When was the last time you deliberately chose to support a Tasmanian small business?
The small business sector currently employs over 100, 000 Tasmanians, and is poised for growth. The ABS reported that September was the state’s 33rd consecutive month of growth in retail turnover, and that business investment in Tasmania was leading the national average with an increase of 4.6 per cent for the June quarter – and a staggering 13.2 per cent higher than one year ago.
With small business making up over 97 per cent of Tasmanian businesses, these trends point to strength and growth in the sector. Indeed, a recent EMRS study found that around 40 per cent of Tasmanian small businesses expect to employ more staff in the next two years.
But we know these trends aren’t being felt everywhere and many small businesses, particularly those in retail and regional areas, still face stiff headwinds. Factors such as rapid growth in online sales, changes in traditional industries and tourism seasonality and dispersal affect consumer spending across the state.
That’s why, over the last three years, the Hodgman Government has deliberately targeted regional economies through policies like the Northern Cities Major Development Initiative, and small businesses through capped electricity bills, energy efficiency loans and grants to reduce the costs of employing apprentices and trainees.

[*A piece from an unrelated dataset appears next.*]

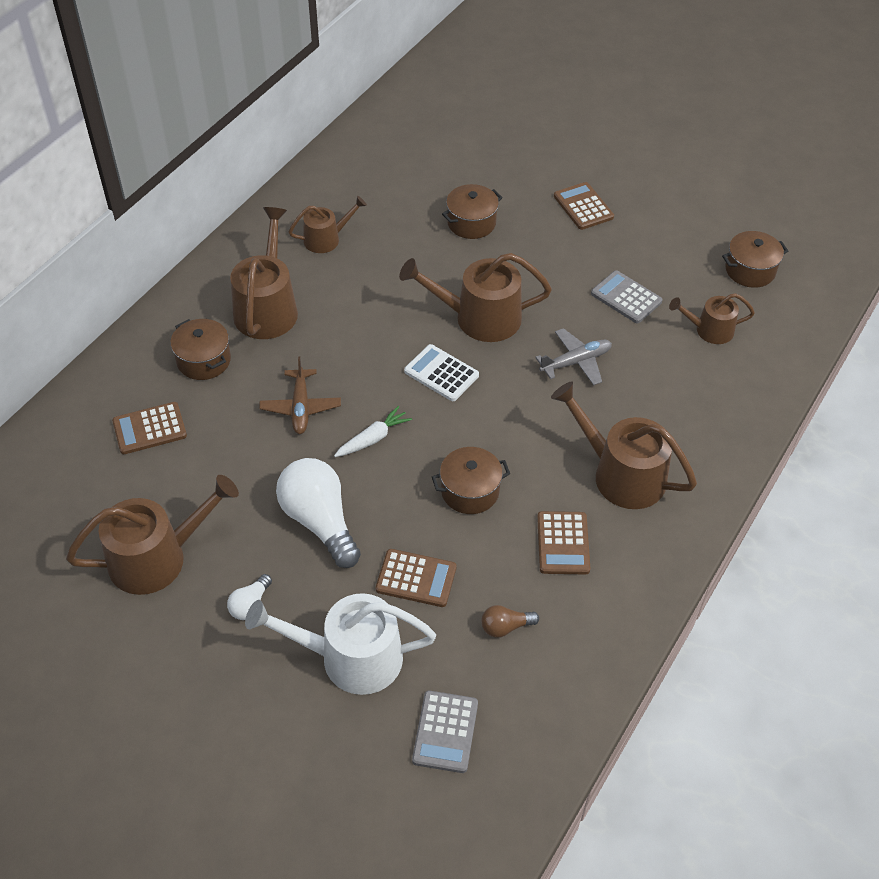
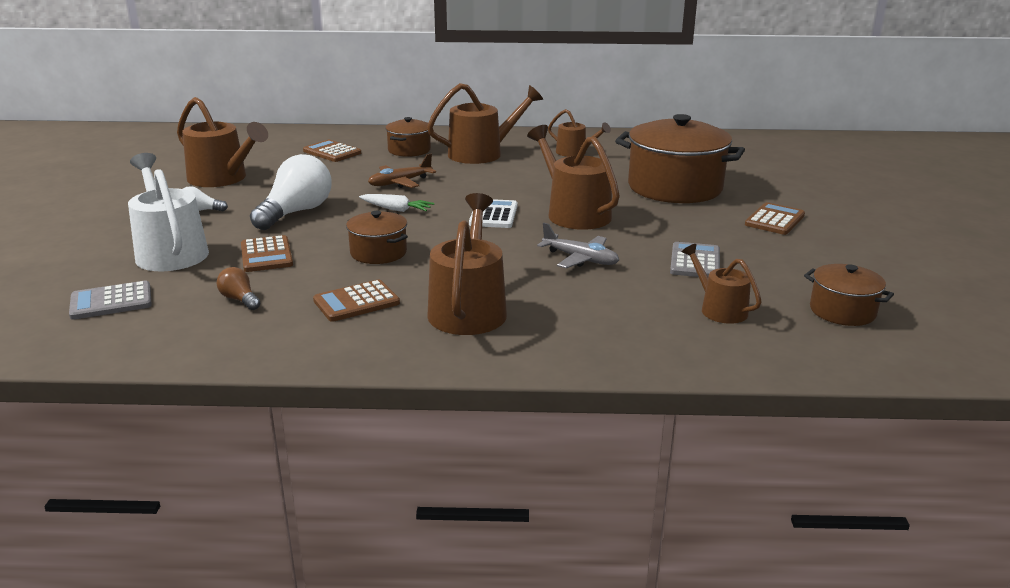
camera: 60 degrees right, 25 degrees down
(471, 223) = (674, 187): brown pot -> brown pot, size x1.98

Business conditions are stronger now, but there is more work to do.
Our Plan for Your Future sets out 43 new targets for our next term of government, including targets for business in Tasmania.
By 2022, we aim to increase employment in small business by 10 per cent, have 90 per cent of government contracts won by Tasmanian-based firms and increase the proportion of visitors spending a night (and money) in regional Tasmania to 70 per cent, stimulating local economies.
We will do what we can to create the right conditions for business, including being its best corporate customer through our Buy Local policy, but there is also more that other Tasmanians can do.
One way is for Tasmanian consumers and businesses to adopt their own Buy Local policy, and weigh the benefits of supporting Tasmanian businesses against those of other options, especially online purchases. For retail purchases, factors to consider include customer service, local product knowledge and advice, after sales care and returns policies. The benefits to Tasmania include local jobs and a stronger economy.
As the Christmas season approaches, I encourage all Tasmanians to plan ahead and think about how their Christmas and holiday spending can support Tasmanian businesses and jobs.